Here are some notes about the process of building a functional model:
- Define the product carefully, it is often not obvious but extremely important, and many types depends on the failure you are anlyzing.
- It is adviced to building the model without investing much effort into thinking about the type function. Replecate the functional reprecentation of the system first.
- Once you are ready, start thinking about how should the system may produce the failure that you are trying to solve. Reminder: the goal is to build the model of a failure.
- The process of building a functional model is a thinking process. Try treating it as a game, like a puzzle. Play with the parts, components & functions. Add components that you potentially missed, and remove the ones that no longer important.
It’s a thinking process and should be treated as such
When you think you are finished with building a model or at least getting close to it, it’s a good time to start looking into the results. The results are automatically calculated on the fly on any change of the model, so it is always up to date.
For the model shown above, the results look like this
This chart is showing the function and problematic ranks of every component that you have in your system. Components with the highest problematic rank are the ones contributing the most to the problem related to the problem. While the ones with the highest functional ranks benefit the product the most.

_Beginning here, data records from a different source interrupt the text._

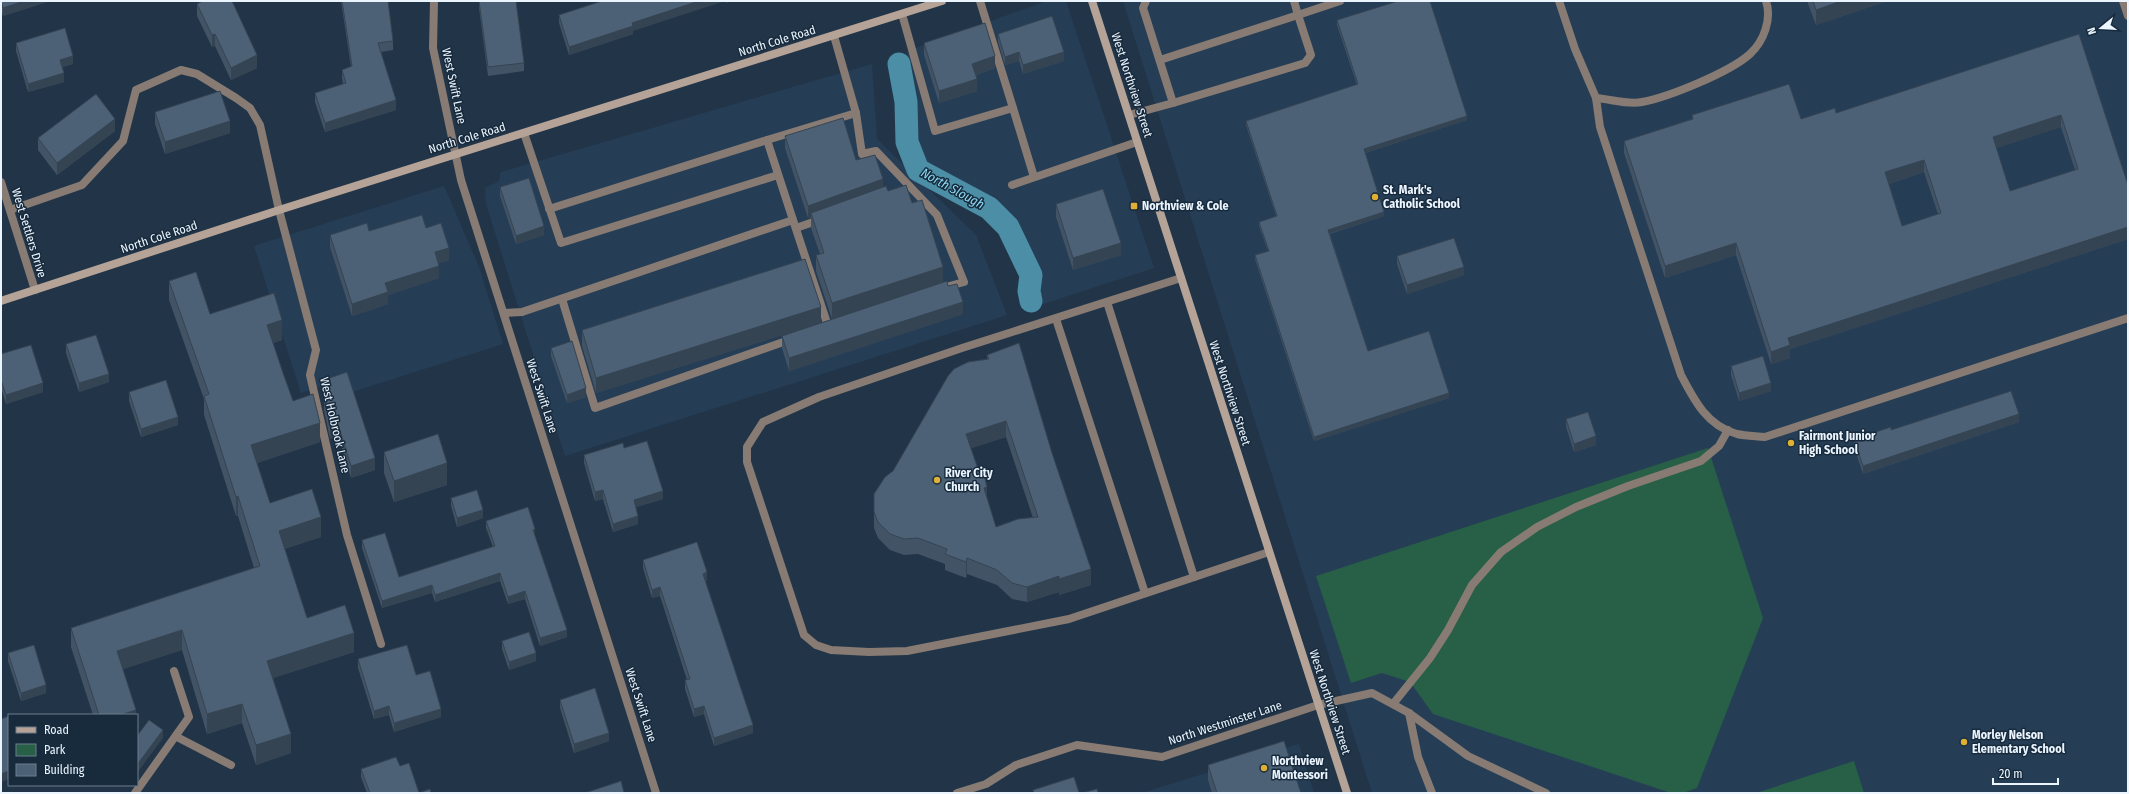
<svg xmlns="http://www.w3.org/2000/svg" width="2129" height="794" font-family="'Fira Sans Condensed',sans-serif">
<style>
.built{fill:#253e56}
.green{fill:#275f47}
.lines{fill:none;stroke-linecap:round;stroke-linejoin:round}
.canal{stroke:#4b8ea5;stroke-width:23}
.lane{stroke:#877b73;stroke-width:8}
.street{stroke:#877b73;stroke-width:8}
.secondary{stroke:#b6a397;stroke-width:8}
.wall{fill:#415365;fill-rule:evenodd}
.shaded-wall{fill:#354453}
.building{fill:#4c6176;stroke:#354453;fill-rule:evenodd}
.poi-dot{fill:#dfb034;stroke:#182b3d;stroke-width:1.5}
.labels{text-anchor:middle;stroke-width:3;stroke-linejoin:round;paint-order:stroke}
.street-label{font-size:12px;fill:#ebf5ff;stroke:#182b3d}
.poi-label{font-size:12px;font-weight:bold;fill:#ebf5ff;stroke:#182b3d;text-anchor:start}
.water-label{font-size:13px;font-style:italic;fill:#8ddaf5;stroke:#182b3d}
</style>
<rect width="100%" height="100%" fill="#223548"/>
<!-- built -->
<g class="built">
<path d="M1047 1H1066L1154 268 1040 305V273L1024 242 994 205 916 161 914 103 907 51Z"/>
<path d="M1123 1H2128V793H1372Z"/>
<path d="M872 64 877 139 976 235 1007 315 565 456 486 204 485 188 499 181 501 172Z"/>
<path d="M444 186 479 267 503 344 352 392 347 378 301 393 254 246Z"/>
<path d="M1299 744 1314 793H1142Z"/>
</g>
<!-- green -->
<g class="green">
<path d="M1708 448 1763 618 1697 788 1683 793H1671L1433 714 1410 682 1382 673 1351 683 1316 576Z"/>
<path d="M1854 761 1864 793H1756Z"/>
</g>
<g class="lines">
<!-- canal -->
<path class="canal" d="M899 64 906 102 907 142 918 170 989 208 1008 227 1031 275 1029 291 1031 301"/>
<!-- lane -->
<g class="lane">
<path d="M1559 1 1575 49 1596 98C1610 99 1628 105 1642 102 1669 97 1730 72 1750 54 1764 41 1772 19 1766 1"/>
<path d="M2123 1 2128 16"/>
<path d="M902 14 935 131 1013 108 980 1"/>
<path d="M1160 60 1298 15 1294 1"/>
<path d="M1596 98 1600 127 1681 375C1694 400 1707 426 1737 434 1746 436 1756 436 1765 437L2128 318"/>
<path d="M1173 103 1305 63 1311 55 1298 15 1340 1"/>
<path d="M1013 108 1034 177"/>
<path d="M856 113 862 154 876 151 937 215 964 282 946 287"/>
<path d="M1129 115 1173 103 1143 8 1146 1"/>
<path d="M524 133 561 243 778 175"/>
<path d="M1012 185 1137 142"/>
<path d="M549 209 767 140"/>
<path d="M10 210 82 185 123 141 136 90 181 70 197 74 236 98 250 108 260 125 279 210"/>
<path d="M793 220 828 326 822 328"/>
<path d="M796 228 822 219"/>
<path d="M1181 278 962 348 819 397 763 422 747 447V462L804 635 816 645 831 650 869 652 907 651 1069 619 1269 552"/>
<path d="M562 299 595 408 792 339"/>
<path d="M1107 302 1194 577"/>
<path d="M504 313 522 312 793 220 767 140 856 113 834 36"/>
<path d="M1056 319 1145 593"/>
<path d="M1393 704 1430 658 1448 630 1472 585 1501 552 1537 527 1576 507 1628 486 1701 461 1719 446 1728 430"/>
<path d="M1318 705 1372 693 1409 713 1468 756 1546 793"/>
<path d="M1409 713 1418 757 1432 793"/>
</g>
<!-- street -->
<g class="street">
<path d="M434 1 433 48 461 180 656 793"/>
<path d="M1 182 35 290"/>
<path d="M279 210 316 350 310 375 347 535 381 644"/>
<path d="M177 737 231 765"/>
<path d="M135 793 189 717 174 671"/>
<path d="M957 793 986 784 1016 765 1077 745 1162 757 1318 705"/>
</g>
<!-- secondary -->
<g class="secondary">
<path d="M1092 1 1347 793"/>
<path d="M1 301 279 210 942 1"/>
</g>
</g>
<!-- wall -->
<g class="wall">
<path d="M1 1H50L3 16 1 10Z"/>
<path d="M341 1H388L393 41V50L381 52 396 110 325 132 315 102V93L343 84 342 79V70L351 67Z"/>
<path d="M479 1 524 63V71L488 76 479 8Z"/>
<path d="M1807 1H1887L1816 25Z"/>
<path d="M197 4 257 68 231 80 215 46 212 47 197 16Z"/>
<path d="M559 15 633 31V34L569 55 559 23Z"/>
<path d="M1337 20 1467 120 1365 153 1384 216 1330 234 1368 351 1449 398 1314 441 1255 259V255L1268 251 1259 226V222L1276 216 1246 125V121L1357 85 1337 25Z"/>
<path d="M998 34 1064 61 1023 74 1019 61 1005 65 998 42Z"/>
<path d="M2079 34 2128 185V239L1790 349V358L1771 364 1736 255 1665 278 1624 153V141L1692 119V115L1801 119 1836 113ZM2061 127 2075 170 2010 191 1996 148ZM1924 172 1938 214 1902 226 1889 184Z"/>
<path d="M16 43 73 64 62 67 64 82 28 92 16 51Z"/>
<path d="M924 43 995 68 976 75 977 91 939 103 924 55Z"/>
<path d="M155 112 230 133 165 154 155 124Z"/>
<path d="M115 131 57 175 38 150V138Z"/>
<path d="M785 136 856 160 883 187 888 191 912 203 943 282 948 286 963 314 789 371 782 348V336L875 305 832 319 816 271V255L820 254 811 228V217L808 218 785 148Z"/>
<path d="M500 187 544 235 516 244 500 196Z"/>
<path d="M1056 204 1121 255 1073 270 1056 217Z"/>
<path d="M426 228 449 260 439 263V278L388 295V304L352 316 330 247V235L369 231Z"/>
<path d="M1397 256 1464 275 1407 294 1397 264Z"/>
<path d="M169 281 210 314 282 340 273 343 283 373 293 401 320 442 257 463 270 503 321 537 284 549 307 618 354 652 273 678 291 753 256 765 242 723 207 734 182 650 123 669 136 715H93L71 647V628L254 568 238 516H236L204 415V399L169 300Z"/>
<path d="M821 323 596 393 582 346V330Z"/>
<path d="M66 344 109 382 79 392 66 353Z"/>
<path d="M551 348 586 397 567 403 551 356Z"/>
<path d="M1 354 43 392 6 404 1 388Z"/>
<path d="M987 355 1091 585 1059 595V592L1027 602 1012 599 997 585 967 574 966 578 945 570V564L918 554 904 555 890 550 878 538 874 528V494L893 471 987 359ZM1006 437 1033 518 996 527 971 448Z"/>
<path d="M1731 366 1771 391 1739 401 1731 375Z"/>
<path d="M324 380 375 470 351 478 338 436 330 439 324 410V398H325L324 392Z"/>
<path d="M129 392 178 425 141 437 129 401Z"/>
<path d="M1566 419 1596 445 1574 452 1566 427Z"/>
<path d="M2019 422 1863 474 1854 447V439L1891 430Z"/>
<path d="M384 452 447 485 394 502 384 473Z"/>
<path d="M584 455 663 499 636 507 638 524 613 532 603 499 595 501 584 463Z"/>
<path d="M451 498 483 518 457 527 451 506Z"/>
<path d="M486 521 535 536 567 637 540 646 525 599 508 604 500 581 435 602 432 593 382 608 362 548V540L399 577 493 547 486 528Z"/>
<path d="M643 560 707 581H705L753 733 714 746 704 714 694 717 685 689V680H687L660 596 652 598 643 568Z"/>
<path d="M502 641 536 661 509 670 502 649Z"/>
<path d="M8 653 46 693 21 701 8 661Z"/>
<path d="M358 659 416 675 441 717 394 732 389 715 374 719 358 668Z"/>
<path d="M560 700 609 741 574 753 560 708Z"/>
<path d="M1208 765 1301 793H1212L1208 780Z"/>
<path d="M400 766 419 793H431H367L361 777V769Z"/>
</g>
<!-- shaded-wall -->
<g class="shaded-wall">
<path d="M24 1H50L3 16V8Z"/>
<path d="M699 1H725L633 31V34L569 55V47L632 23Z"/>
<path d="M726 1H734L726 3Z"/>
<path d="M1841 1H1887L1816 25V10Z"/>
<path d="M215 34V46L212 47V35Z"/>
<path d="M1019 52V61L1005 65V57Z"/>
<path d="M1064 52V61L1023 74V65Z"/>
<path d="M257 55V68L231 80V68Z"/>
<path d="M73 56V64L60 68V60Z"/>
<path d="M995 56V68L972 76V64Z"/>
<path d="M64 73V82L28 92V84Z"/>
<path d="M977 79V91L939 103V91Z"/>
<path d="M396 100V110L325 132V123Z"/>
<path d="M2061 115V127L1993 149V137Z"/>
<path d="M1467 116V120L1364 153V149Z"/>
<path d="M115 119V131L57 175V163Z"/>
<path d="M230 121V133L165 154V142Z"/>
<path d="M1924 160V172L1885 185V172Z"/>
<path d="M883 179V191L811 213V217L808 218V206Z"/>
<path d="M1384 212V216L1328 234V230Z"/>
<path d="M544 226V235L516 244V236Z"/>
<path d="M2128 227V239L1790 349V358L1771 364V352L1788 338Z"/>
<path d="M1121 243V255L1073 270V258Z"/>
<path d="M1736 243V255L1665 278V266Z"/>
<path d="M449 248V260L435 264V252Z"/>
<path d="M439 266V278L388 295V304L352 316V304L385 283Z"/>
<path d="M943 267V283L832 319V303Z"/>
<path d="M1464 267V275L1407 294V285Z"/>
<path d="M963 302V314L789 371V358Z"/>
<path d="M821 307V323L596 393V378Z"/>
<path d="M282 320V340L267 345V325Z"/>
<path d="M109 374V382L79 392V383Z"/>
<path d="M43 383V392L6 404V395Z"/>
<path d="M1771 383V391L1739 401V393Z"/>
<path d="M586 388V397L567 403V395Z"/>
<path d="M1449 393V398L1314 441V437Z"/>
<path d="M2019 414V422L1863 474V466Z"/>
<path d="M178 417V425L141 437V429Z"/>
<path d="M1006 421V437L966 450V434Z"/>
<path d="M320 423V442L251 465V445Z"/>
<path d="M338 424V436L330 439V427Z"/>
<path d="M1596 436V445L1574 452V444Z"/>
<path d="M375 458V470L351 478V466Z"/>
<path d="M447 463V485L394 502V481Z"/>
<path d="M987 487V502L984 488Z"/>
<path d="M603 490V499L595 501V492Z"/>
<path d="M663 491V499L634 508V500Z"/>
<path d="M238 496V516H236V497Z"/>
<path d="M483 510V518L457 527V518Z"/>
<path d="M638 516V524L613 532V524Z"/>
<path d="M321 517V537L279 550V531Z"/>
<path d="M535 529V536L533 537V530Z"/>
<path d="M967 558V574L966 578V562Z"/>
<path d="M1091 569V585L1059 595V579Z"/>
<path d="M707 572V581L703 582V574Z"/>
<path d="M500 573V581L435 602V595Z"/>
<path d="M1059 576V592L1027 602V587Z"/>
<path d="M432 585V593L382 608V601Z"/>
<path d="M660 587V596L652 598V590Z"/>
<path d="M525 591V599L508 604V597Z"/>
<path d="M182 630V650L117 671V651Z"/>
<path d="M567 630V637L540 646V638Z"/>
<path d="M354 633V652L267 680V661Z"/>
<path d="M536 653V661L509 670V662Z"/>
<path d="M46 685V693L21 701V693Z"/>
<path d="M242 704V723L207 734V714Z"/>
<path d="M389 706V715L374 719V711Z"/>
<path d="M704 706V714L694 717V709Z"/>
<path d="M441 709V717L394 732V723Z"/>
<path d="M136 710V715H120Z"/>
<path d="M753 725V733L714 746V738Z"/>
<path d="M163 730V738L137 773V765Z"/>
<path d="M609 733V741L574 753V744Z"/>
<path d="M291 734V753L256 765V745Z"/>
<path d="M9 771V779L1 782V774Z"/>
</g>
<!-- building -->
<g class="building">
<path d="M1 1H24L3 8Z"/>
<path d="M203 1H232L257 55 231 68 215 34 212 35 197 4Z"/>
<path d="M342 1H388L393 41 378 43 396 100 325 123 315 93 346 83 342 70 352 66Z"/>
<path d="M479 1H516L524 63 488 67Z"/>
<path d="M602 1H699L632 23 633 26 569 47 559 15Z"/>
<path d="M1398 1H1430L1467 116 1364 149 1384 212 1328 230 1368 351 1429 331 1449 393 1314 437 1255 255 1269 251 1259 222 1277 216 1246 121 1358 84 1337 20Z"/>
<path d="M1813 1H1841L1816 10Z"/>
<path d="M1052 16 1064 52 1023 65 1019 52 1005 57 998 34Z"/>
<path d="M985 23 995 56 972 64 977 79 939 91 924 43Z"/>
<path d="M65 28 73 56 60 60 64 73 28 84 16 43Z"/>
<path d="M2079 34 2128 185V227L1788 338 1790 345 1771 352 1736 243 1665 266 1624 141 1693 119 1692 115 1789 84 1801 119 1835 108 1836 113ZM2061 115 2078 169 2010 191 1993 137ZM1924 160 1941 213 1902 226 1885 172Z"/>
<path d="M220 91 230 121 165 142 155 112Z"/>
<path d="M96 94 115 119 57 163 38 138Z"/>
<path d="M843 118 856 160 875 155 883 179 808 206 785 136Z"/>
<path d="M529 178 544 226 516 236 500 187Z"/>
<path d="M906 185 912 203 922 200 943 267 832 303 816 255 824 253 811 213 886 186 888 191Z"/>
<path d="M1103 189 1121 243 1073 258 1056 204Z"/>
<path d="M422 215 426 228 441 223 449 248 435 252 439 266 385 283 388 292 352 304 330 235 367 223 369 231Z"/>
<path d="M1454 238 1464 267 1407 285 1397 256Z"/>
<path d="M805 259 821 307 596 378 582 330Z"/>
<path d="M196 272 210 314 274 293 282 320 267 325 283 373 293 401 313 394 320 423 251 445 270 503 312 489 321 517 279 531 307 618 345 605 354 633 267 661 291 734 256 745 242 704 207 714 182 630 117 651 136 710 120 715H99L71 628 260 566 238 496 236 497 204 396 209 394 169 281Z"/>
<path d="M947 281 948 286 957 284 963 302 789 358 782 336Z"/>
<path d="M96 335 109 374 79 383 66 344Z"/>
<path d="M572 341 586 388 567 395 551 348Z"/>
<path d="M1019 343 1052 453 1091 569 1059 579V576L1027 587 1012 583 997 570 967 558 966 562 945 554 947 549 918 538 904 539 890 534 878 522 874 512V494L885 477 893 471 948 376 954 369 968 362 989 359 987 355ZM1006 421 1038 517 1018 519 996 527 984 488 987 487 983 471 979 472 966 434Z"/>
<path d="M31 345 43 383 6 395 1 380V354Z"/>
<path d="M1763 356 1771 383 1739 393 1731 366Z"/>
<path d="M347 372 375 458 351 466 338 424 330 427 324 398 329 396 324 380Z"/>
<path d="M166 380 178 417 141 429 129 392Z"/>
<path d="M2011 391 2019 414 1863 466 1854 439 1891 427V430Z"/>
<path d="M1588 412 1596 436 1574 444 1566 419Z"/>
<path d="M438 434 447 463 394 481 384 452Z"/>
<path d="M647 441 663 491 634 500 638 516 613 524 603 490 595 492 584 455 623 443 624 448Z"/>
<path d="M477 490 483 510 457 518 451 498Z"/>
<path d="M528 507 535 529 533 530 567 630 540 638 525 591 508 597 500 573 435 595 432 585 382 601 362 540 385 533 399 577 495 546 486 521Z"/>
<path d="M697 542 707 572 703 574 753 725 714 738 704 706 694 709 685 680 690 679 660 587 652 590 643 560Z"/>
<path d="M529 632 536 653 509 662 502 641Z"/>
<path d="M34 645 46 685 21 693 8 653Z"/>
<path d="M407 645 416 675 430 671 441 709 394 723 389 706 374 711 358 659Z"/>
<path d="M595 688 609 733 574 744 560 700Z"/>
<path d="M9 716V771L1 774V719Z"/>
<path d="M149 720 163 730 137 765V736Z"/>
<path d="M1284 741 1301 793H1217L1208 765Z"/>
<path d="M396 757 400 766 409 763 419 793 430 789 431 793H370L361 769Z"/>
<path d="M1074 777 1079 793H1034L1033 790Z"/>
<path d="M621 781 624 793H585Z"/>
<path d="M1097 789 1098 793H1082Z"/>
</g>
<!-- markers -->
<g class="poi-dot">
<circle cx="1375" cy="197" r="4"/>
<rect x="1130" y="202" width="8" height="8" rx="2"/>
<circle cx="1791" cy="443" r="4"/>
<circle cx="937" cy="480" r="4"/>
<circle cx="1964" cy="742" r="4"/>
<circle cx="1264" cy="768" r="4"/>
</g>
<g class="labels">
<!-- street labels -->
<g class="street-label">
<text transform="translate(777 41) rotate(-17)" y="4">North Cole Road</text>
<text transform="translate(1132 85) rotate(72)" y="4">West Northview Street</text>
<text transform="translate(454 86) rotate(78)" y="4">West Swift Lane</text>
<text transform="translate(467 138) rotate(-17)" y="4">North Cole Road</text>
<text transform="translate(29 233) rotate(73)" y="4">West Settlers Drive</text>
<text transform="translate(159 237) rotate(-18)" y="4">North Cole Road</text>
<text transform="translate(1230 393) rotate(72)" y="4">West Northview Street</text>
<text transform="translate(542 396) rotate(72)" y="4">West Swift Lane</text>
<text transform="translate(335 425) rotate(77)" y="4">West Holbrook Lane</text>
<text transform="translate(1330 702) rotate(72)" y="4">West Northview Street</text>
<text transform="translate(641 705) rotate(72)" y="4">West Swift Lane</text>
<text transform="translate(1225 723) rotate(-18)" y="4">North Westminster Lane</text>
</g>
<!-- poi labels -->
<g class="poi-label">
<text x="1383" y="194">St. Mark's<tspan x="1383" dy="14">Catholic School</tspan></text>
<text x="1142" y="210">Northview &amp; Cole</text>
<text x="1799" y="440">Fairmont Junior<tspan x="1799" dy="14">High School</tspan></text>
<text x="945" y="477">River City<tspan x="945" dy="14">Church</tspan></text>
<text x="1972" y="739">Morley Nelson<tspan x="1972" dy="14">Elementary School</tspan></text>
<text x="1272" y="765">Northview<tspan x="1272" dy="14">Montessori</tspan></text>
</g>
<!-- water labels -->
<g class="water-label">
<text transform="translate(953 188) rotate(29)" y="5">North Slough</text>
</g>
</g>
<!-- border -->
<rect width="2129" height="794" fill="none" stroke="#ebf5ff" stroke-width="4"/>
<!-- legend -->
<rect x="8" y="714" width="130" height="72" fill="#182b3d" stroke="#6c7c8b"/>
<rect x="16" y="727" width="20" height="6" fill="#b6a397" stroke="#6c7c8b"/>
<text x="44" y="734" font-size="12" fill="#ebf5ff">Road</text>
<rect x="16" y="744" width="20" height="12" fill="#275f47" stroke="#6c7c8b"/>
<text x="44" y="754" font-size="12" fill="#ebf5ff">Park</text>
<rect x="16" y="764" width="20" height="12" fill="#4c6176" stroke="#6c7c8b"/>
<text x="44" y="774" font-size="12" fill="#ebf5ff">Building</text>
<!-- north arrow -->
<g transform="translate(2101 28) rotate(252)" stroke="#182b3d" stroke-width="3" paint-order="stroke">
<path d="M0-3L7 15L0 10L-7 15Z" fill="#ebf5ff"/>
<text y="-6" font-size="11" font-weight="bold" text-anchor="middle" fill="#ebf5ff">N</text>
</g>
<!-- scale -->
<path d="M1993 778v6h65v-6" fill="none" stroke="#ebf5ff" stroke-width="2"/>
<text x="1999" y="778" font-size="12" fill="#ebf5ff" stroke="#182b3d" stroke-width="3" paint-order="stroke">20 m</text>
</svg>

At this point, the rule is simple. If you want to solve a problem, you should reduce the effect of problematic components and increase the functional rank of others. However, the ideality concept suggests that you should try and remove problematic components altogether and delegate their functionality to other components, the most functional components.
In many cases, when you remove a component, you lose an important function. That means that you can build a contradiction:
If I remove component A, the problem will disappear but will lose some functionality.
Having a contradiction is great because we can solve this contradiction with a help of Inventive Principles tools.
The conclusion tab is the place where you can document any conclusions that you have as a result of functional model analysis. This is a free format rich text editor. Similar to the system tab, you are welcome to have any information you feel is useful for you, your team, and your leadership. The conclusion will also be included in the final report with anything else related to your work with this tool.
Tool controls & final notes
Like any other tool, functional model also has controls at the bottom of the page.
These controls are always visible while you are working on any tool.
Cancel & Delete button allows you to delete one particular use (instance) of a tool, in case you decided that you don’t need it.
Record an Idea button allows you to record an idea at a project level at any point in time. These ideas are collected in ideas manager.
Create New Task button allows you to create a new task without leaving a tool. Just imagine that, while working on a tool, you and your team decided that there is something that you need to do. This is how you would record that task.
Complete button allows you to complete the usage of a tool and lock all the related data. The data will stay available for viewing, but not for editing.